Kafka Connect Basics

Kafka Connect is an open source Apache Kafka component that helps to move the data IN or OUT of Kafka easily. It provides a scalable, reliable, and simpler way to move the data between Kafka and other data sources. According to direction of the data moved, the connector is classified as:

  • Source Connector: Reads data from a datasource and writes to Kafka topic.
  • Sink Connector: Reads data from Kafka topic and writes to a datasource.

Kafka Connect uses connector plugins that are community developed libraries to provide most common data movement cases. Mostly developers need to implement migration between same data sources, such as PostgreSQL, MySQL, Cassandra, MongoDB, Redis, JDBC, FTP, MQTT, Couchbase, REST API, S3, ElasticSearch. Kafka plugins provides the standardised implementation for moving the data from those datastores. Find all available Kafka Connectors on Confluent Hub.

So what Kafka Connect provides is that rather than writing our own Consumer or Producer code, we can use a Connector that takes care of all the implementation details such as fault tolerance, delivery semantics, ordering etc. and get the data moved.

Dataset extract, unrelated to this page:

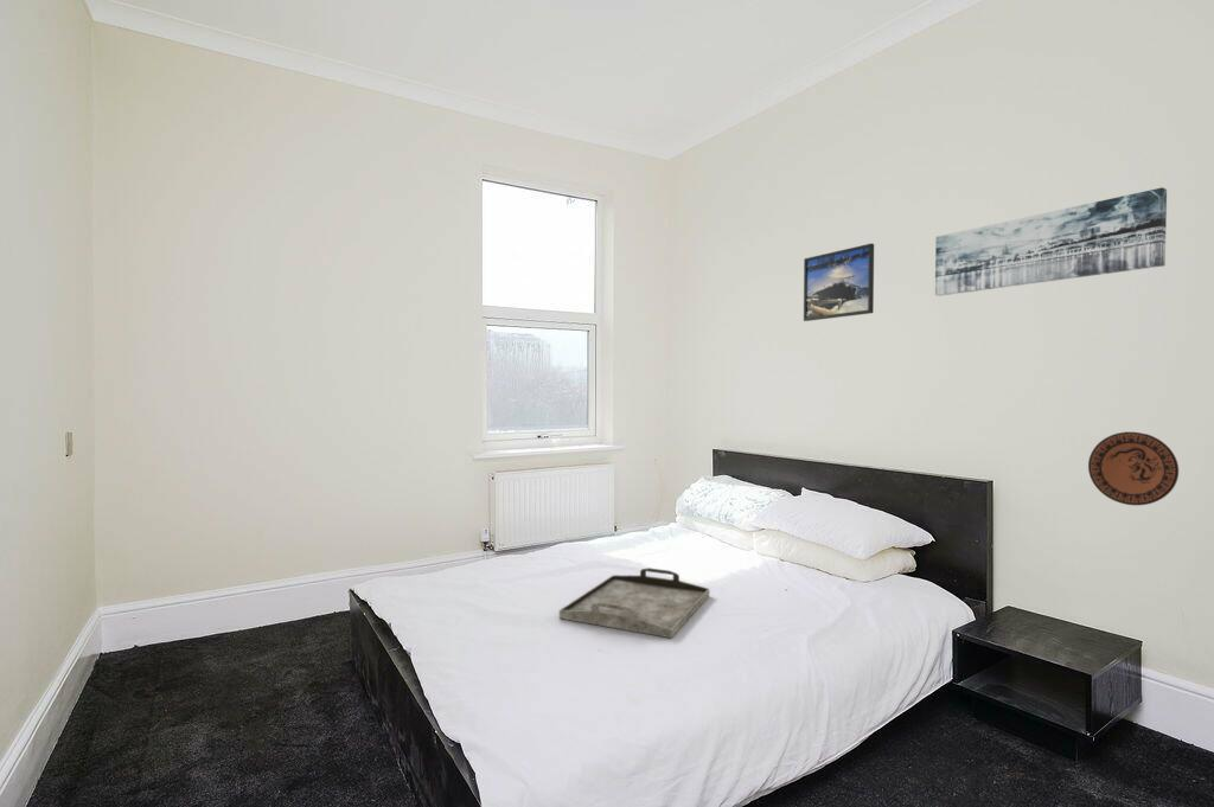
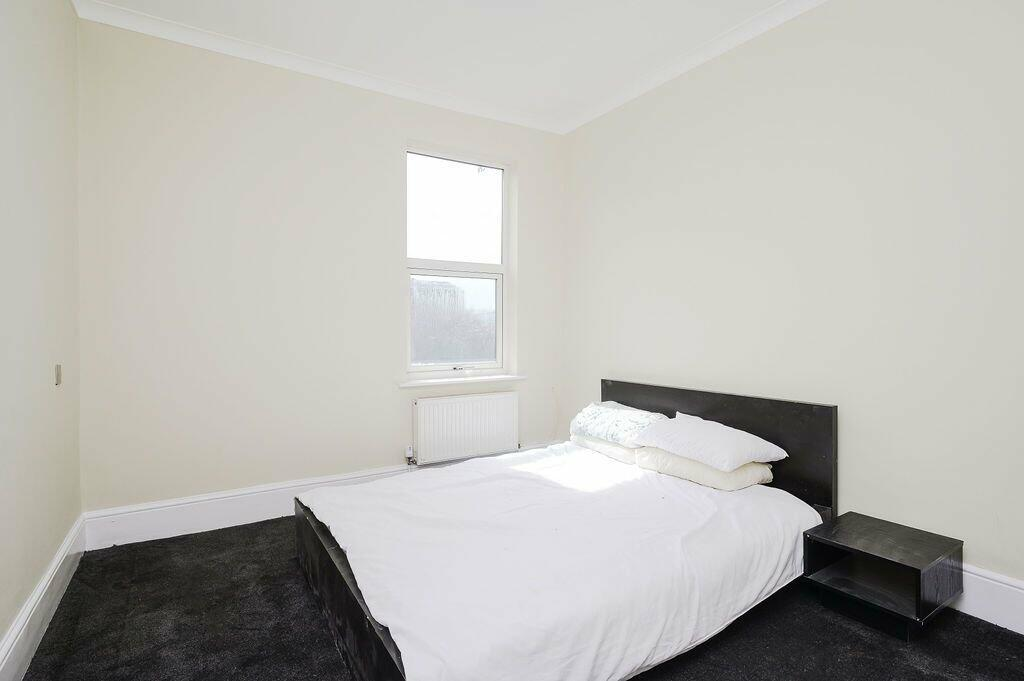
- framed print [803,243,875,322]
- wall art [934,186,1168,297]
- serving tray [558,566,710,639]
- decorative plate [1087,430,1180,506]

For example we can move all of the data from Postgres database to Kafka and from Kafka to ElasticSearch without writing code. It makes it easy for non-experienced developers to get the data in or out of Kafka reliably.

Concepts

Connector plugins implement the connector API that includes connectors and tasks.

  • Connector: is a job that manages and coordinates the tasks. It decides how to split the data-copying work between the tasks.
  • Task: is piece of work that provides service to accomplish actual job.

Connectors divide the actual job into smaller pieces as tasks in order to have the ability to scalability and fault tolerance. The state of the tasks is stored in special Kafka topics, and it is configured with offset.storage.topic, config.storage.topic and status.storage.topic. As the task does not keep its state it can be started, stopped and restarted at any time or nodes.

For example JDBC Connector is used to copy data from databases and it creates task per each table in the database.

  • Worker: is the node that is running the connector and its tasks.  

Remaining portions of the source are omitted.